Dennis Quaid Writes Article Detailing Cocaine Past
(HMG Celebrity News) – Actor Dennis Quaid who stars in this month’s ‘Soul Surfer,’ is doing the interview circuit but wrote his own article about his “biggest mistake” in life and it admits it was his addiction to cocaine. In a candid guest article for Newsweek, Quaid reveals he was introduced to the social drug when he moved from Houston to LA in 1974. “It was very casual at first,” he says of his drug use. “That’s what people were doing when they were at parties. Cocaine was even in the budgets of movies, thinly disguised.”

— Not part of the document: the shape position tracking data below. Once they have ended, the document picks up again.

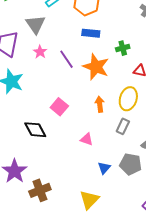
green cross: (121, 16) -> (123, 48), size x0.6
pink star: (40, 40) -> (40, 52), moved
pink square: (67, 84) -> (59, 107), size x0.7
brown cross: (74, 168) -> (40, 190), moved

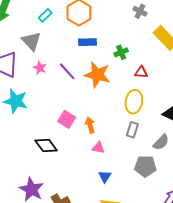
orange arrow: (100, 104) -> (90, 125), moved
blue triangle: (104, 168) -> (105, 176), moved

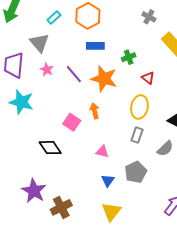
red triangle: (141, 72) -> (148, 78), turned 32
orange arrow: (90, 125) -> (95, 111), moved
gray pentagon: (145, 166) -> (136, 172), moved, turned -30

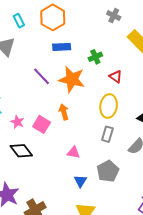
cyan rectangle: (54, 17) -> (19, 21), turned -72
pink star: (47, 70) -> (17, 122), moved

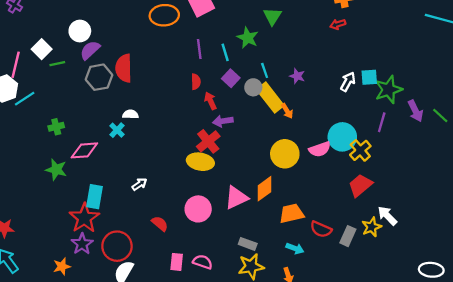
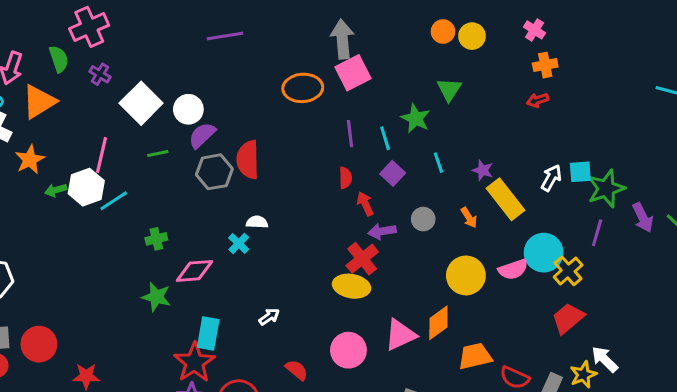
white square: (42, 49) -> (141, 103), moved, size x1.5
gray circle: (253, 87) -> (423, 219), moved
yellow rectangle: (270, 97) -> (506, 199), moved

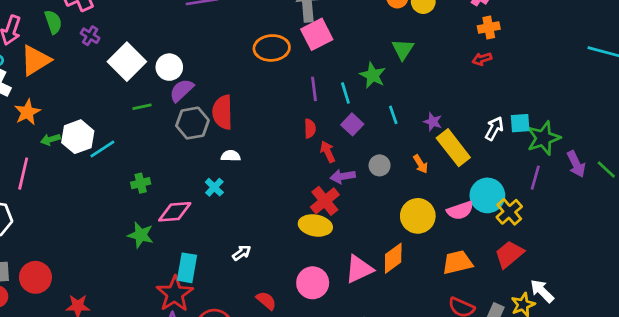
pink line: (101, 155) -> (23, 174), moved
white semicircle: (257, 222) -> (231, 156), moved
orange trapezoid: (475, 356) -> (457, 262), moved

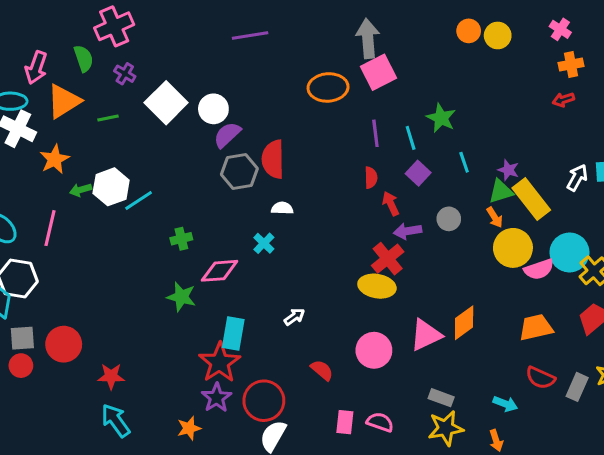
green triangle: (403, 49) -> (501, 191), moved, turned 40
green line: (142, 107) -> (108, 118), moved
yellow circle: (418, 216) -> (513, 248), moved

“It was supplied, basically, on movie sets because everyone was doing it,” he continues. “People would make deals. Instead of having a cocktail, you’d have a line.”
Quaid earned himself a reputation as a Hollywood bad boy as a result of his addiction but the drugs also contributed to his inability to handle his new fame and he didn’t like the person he had become.
“I was doing my best imitation of an asshole there for a little while, trying to pretend everything was OK,” he reveals. “Meanwhile my life was falling apart, and I noticed it myself, but I was hoping everyone else didn’t.”
“By the time I was doing The Big Easy, in the late 1980s, I was a mess…I’d wake up, snort a line, and swear I wasn’t going to do it again that day. But then 4 o’clock rolled around, and I’d be right back down the same road like a little squirrel on one of those treadmills.”
His epiphany to quit drugs came after his band, the Eclectics, broke up after a “crazy” show, and Quaid realized it was time to make a change.
“I had one of those white-light experiences that night where I kind of realized I was going to be dead in five years if I didn’t change my ways. The next day I was in rehab,” he writes.
Quaid managed to beat his drug demons and went on to rebuild his career in the 1990s.
“That time in my life — those years in the ’90s recovering — actually chiseled me into a person. It gave me the resolve and a resilience to persevere in life. If I hadn’t gone through that period, I don’t know if I’d still be acting. In the end, it taught me humility. I really learned to appreciate what I have in this life.”